● **Your task**
Once the pictures are set aside, reproduce the remaining data exactly.

Data items
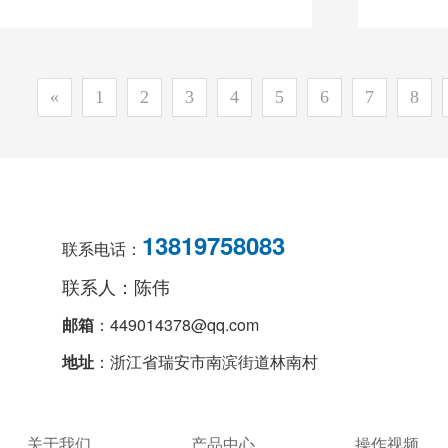
«
1
2
3
4
5
6
7
8
13819758083
联系电话：
联系人：陈伟
邮箱
：449014378@qq.com
地址
：浙江省瑞安市南滨街道林南村
关于我们
产品中心
操作视频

● **Final answer**
«
1
2
3
4
5
6
7
8
13819758083
联系电话：
联系人：陈伟
邮箱
：449014378@qq.com
地址
：浙江省瑞安市南滨街道林南村
关于我们
产品中心
操作视频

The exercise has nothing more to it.